The movie opens with a raid on the mansion of a drug cartel leader. John "Breacher" Wharton (Arnold Schwarzenegger) and his crew of DEA Special Operations Team members kill the hostile occupants of the place in a precise raid that leaves plenty of the red stuff on the walls and dripping from bullet holes in the ceiling. This is rather tame compared to the violence and grotesque imagery that follows, which includes chunks of a body scattered alongside railroad tracks, a disemboweled corpse nailed to a ceiling with its insides hanging out, and a few close-ups of people being shot in the head. It would be of passing interest if not for the sense that the violence and ugliness exist solely to serve themselves.

Anyway, Wharton and his team have a plan to steal $10 million of the cartel's money, hiding it in the sewer via a toilet pipe. When they go to recover their loot, it is missing, and soon, the team is under investigation for what they did.

Six months later, the DEA has decided to stop the investigation and put the team back to work. They fight a lot, argue about how there is no longer any trust between them, and go out to the strip club to get drunk and pick fights with people who try to stop them from being obnoxious.

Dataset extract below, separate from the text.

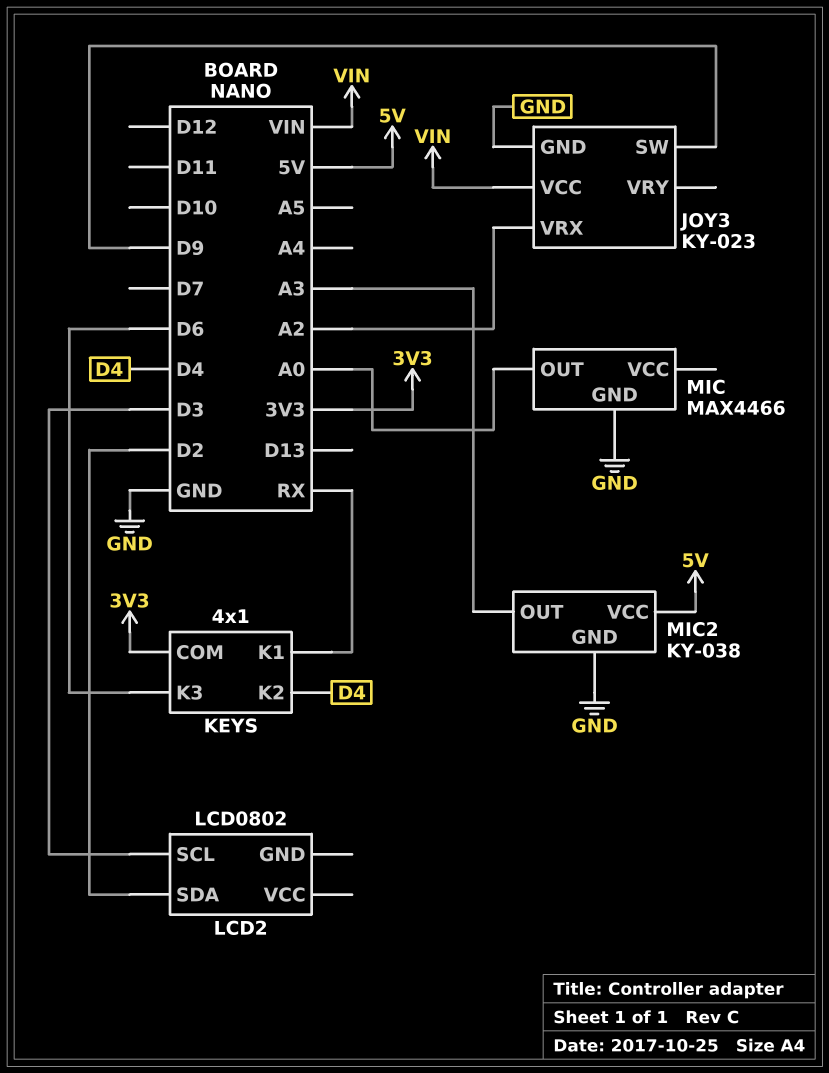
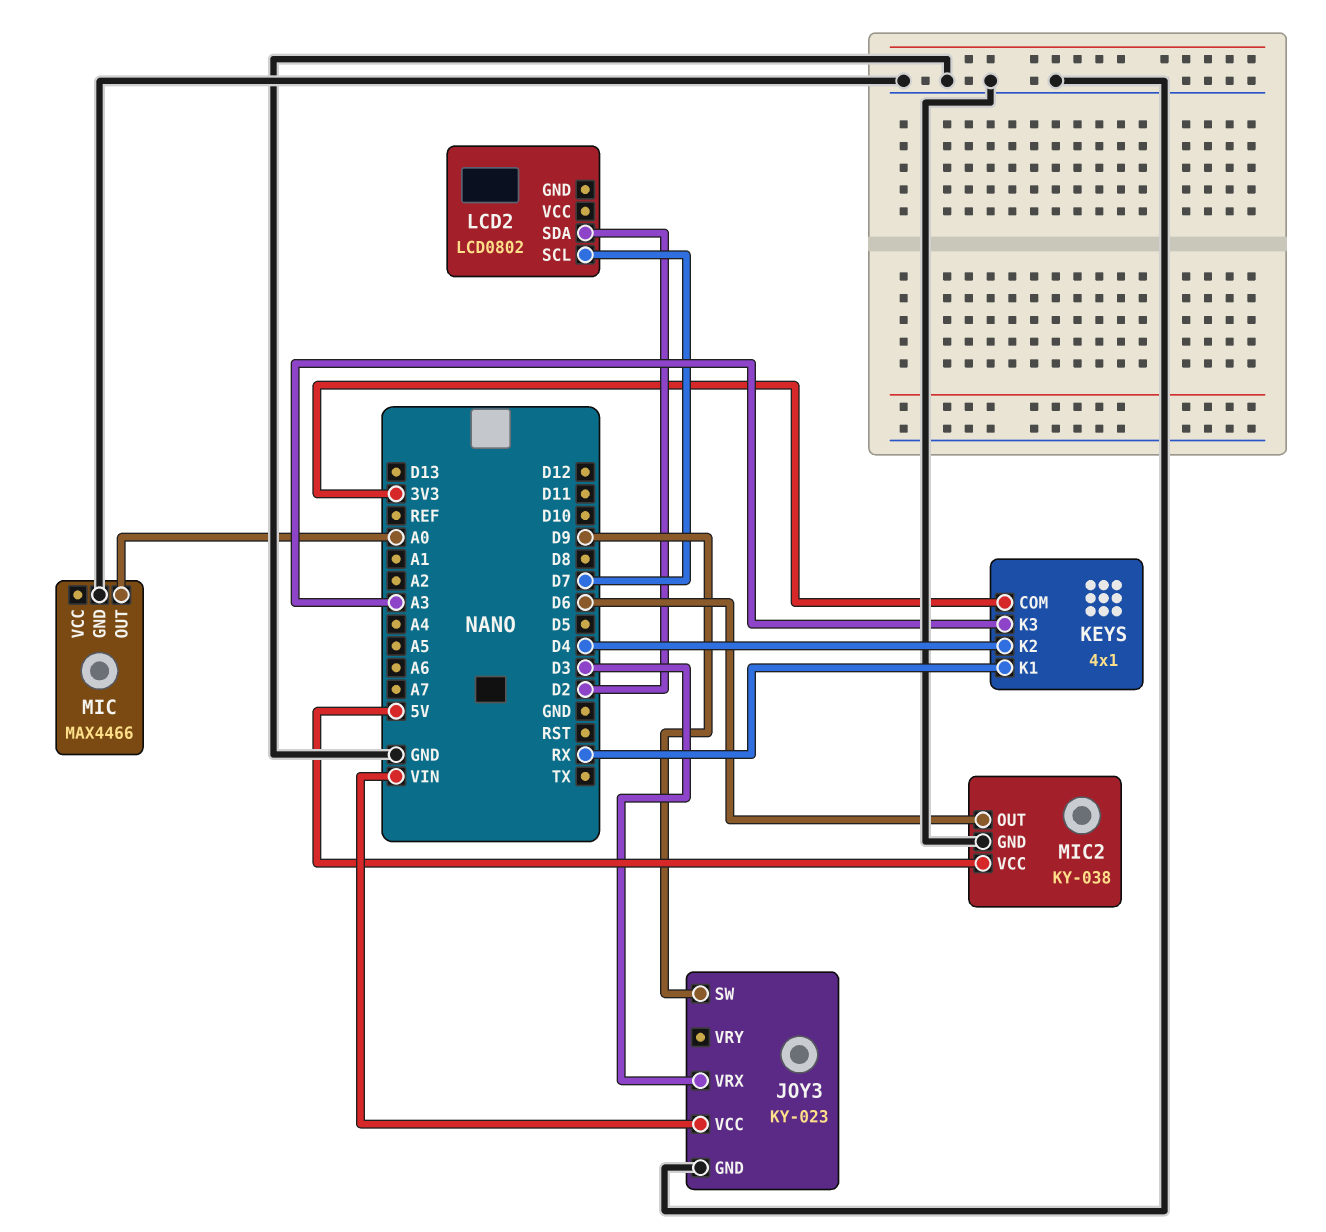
JOY3 pin VRX: A2 -> D3
KEYS pin K3: D6 -> A3
LCD2 pin SCL: D3 -> D7
MIC2 pin OUT: A3 -> D6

Aside from the most basic of backgrounds, this is pretty much all the characters do. "Monster" (Sam Worthington) and Lizzy (Mireille Enos) are married and squabble often over her sexual aggressiveness. "Grinder" (Joe Manganiello) is the brute force, and "Pyro" (Max Martini) is the demolitions expert. Actually, that's about it in terms of characterization here. "Neck" (Josh Holloway), "Tripod" (Kevin Vance), and "Sugar" (Terrence Howard) are in the background to join in the in-fighting, teasing, and general yelling.

The plot kicks in as the team starts being picked off one by one, and even then, they don't do much of anything else. At least the murders bring in Caroline (Olivia Williams), a local homicide detective who won't take the team's abuse. It's refreshing at first, but then it becomes painfully clear that she'll be playing second fiddle to Breacher while becoming her own generic archetype. Williams chews her lines with as much as the rest of the cast, but at least she has the good sense to do so at a volume below a howl.

Then there's more arguing and suspicion-raising as Breacher and Caroline try to follow the evidence to the killers while Caroline tries to uncover the secrets of the team's past. Eventually, the movie starts to put the pieces together, although it takes a lot of wheel-turning before anyone gets the notion that maybe someone on the team is involved in the murders. The revelation of the mystery is so sudden and inconsequential that we're left wondering where the real answer is.

It's once again an excuse for a pair of action sequences—one in which characters laugh at or blow off collateral damage and another in the form of epilogue that allows resolution to a piece of background information. It's in these moments that Sabotage is at its most proficient, but even then, it doesn't cover up the gaping holes where the characters and sense of a plot arc should be.